== Given data ==
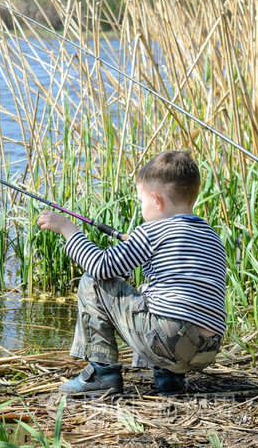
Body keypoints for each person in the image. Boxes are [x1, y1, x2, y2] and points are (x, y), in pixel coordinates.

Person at [36, 151, 226, 396]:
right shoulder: (211, 237)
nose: (141, 207)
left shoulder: (152, 232)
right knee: (156, 296)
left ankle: (102, 373)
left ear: (157, 201)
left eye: (141, 200)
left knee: (93, 281)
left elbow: (101, 267)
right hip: (207, 350)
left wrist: (68, 229)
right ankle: (169, 375)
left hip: (169, 341)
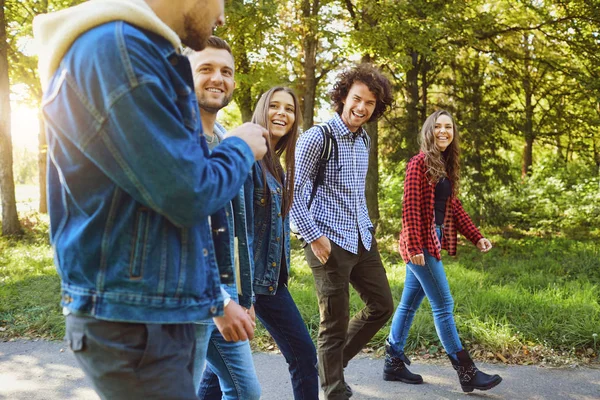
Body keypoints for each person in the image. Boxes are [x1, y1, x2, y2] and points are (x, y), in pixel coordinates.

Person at [32, 1, 268, 399]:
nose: (223, 16)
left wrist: (212, 298)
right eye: (222, 1)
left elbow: (185, 220)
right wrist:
===
Try it:
Leave out the pictures and copy exactly the lines from the one with "left knee: (93, 281)" through the last line of the records above.

Problem solution:
left knee: (93, 281)
left elbow: (101, 267)
right hip: (207, 350)
left wrist: (68, 229)
right ankle: (169, 375)
left hip: (169, 341)
Body keypoints for each person in the image. Boxes are [x1, y1, x2, y2] and points are (x, y), in pixel coordinates.

Person at [32, 1, 268, 399]:
nose: (223, 16)
left wrist: (212, 298)
right eye: (222, 1)
left elbow: (185, 220)
right wrist:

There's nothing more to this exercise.